Decoy – This bargain basement Noir from 1946 was a strange viewing experience. It begins with a preposterous plot to bring an executed mobster back to life. I stayed with it, however, and it picked up steam, big-time. The central figure is the girl friend of the mobster (and everyone else in the film), played by Jean Gillie. She is the ultimate double-crossing femme fatale as she goes after a hidden cache of money. The finale is sweetly ironic. Recommended.
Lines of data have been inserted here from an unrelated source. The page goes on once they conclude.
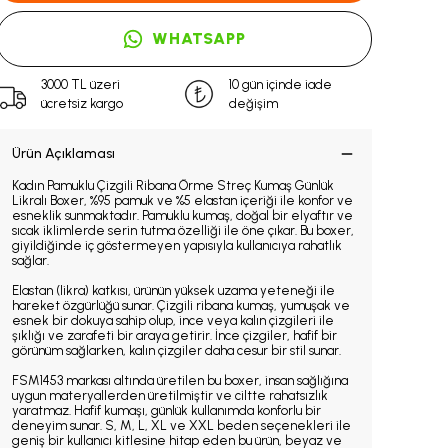
WHATSAPP
3000 TL üzeri
10 gün içinde iade
ücretsiz kargo
değişim
Ürün Açıklaması
Kadın Pamuklu Çizgili Ribana Örme Streç Kumaş Günlük
Likralı Boxer, %95 pamuk ve %5 elastan içeriği ile konfor ve
esneklik sunmaktadır. Pamuklu kumaş, doğal bir elyaftır ve
sıcak iklimlerde serin tutma özelliği ile öne çıkar. Bu boxer,
giyildiğinde iç göstermeyen yapısıyla kullanıcıya rahatlık
sağlar.
Elastan (likra) katkısı, ürünün yüksek uzama yeteneği ile
hareket özgürlüğü sunar. Çizgili ribana kumaş, yumuşak ve
esnek bir dokuya sahip olup, ince veya kalın çizgileri ile
şıklığı ve zarafeti bir araya getirir. İnce çizgiler, hafif bir
görünüm sağlarken, kalın çizgiler daha cesur bir stil sunar.
FSM1453 markası altında üretilen bu boxer, insan sağlığına
uygun materyallerden üretilmiştir ve ciltte rahatsızlık
yaratmaz. Hafif kumaşı, günlük kullanımda konforlu bir
deneyim sunar. S, M, L, XL ve XXL beden seçenekleri ile
geniş bir kullanıcı kitlesine hitap eden bu ürün, beyaz ve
The Kid Stays in the Picture – The story of Robert Evans, as told by the man himself. Evans was the head of Paramount during the late sixties and seventies, an era that saw the studio turn out stuff like Rosemary’s Baby, Love Story, Chinatown, and The Godfather. Evans narrates over a scrapbook-like montage of images, and he is refreshingly candid about both his triumphs and disasters – Regarding his discovery that wife Ali McGraw was having an affair with Steve McQueen: “How could I have been so fucking dumb?” Highly Recommended.

La Terre – 1921 adaptation of the Emile Zola novel has strong Learish notes. An elderly farmer divides his land amongst his three good-for-nothing children, with tragic consequences. This was generally well done, although I had some difficulty keeping track of the female characters. Shot on location near Chartes, France.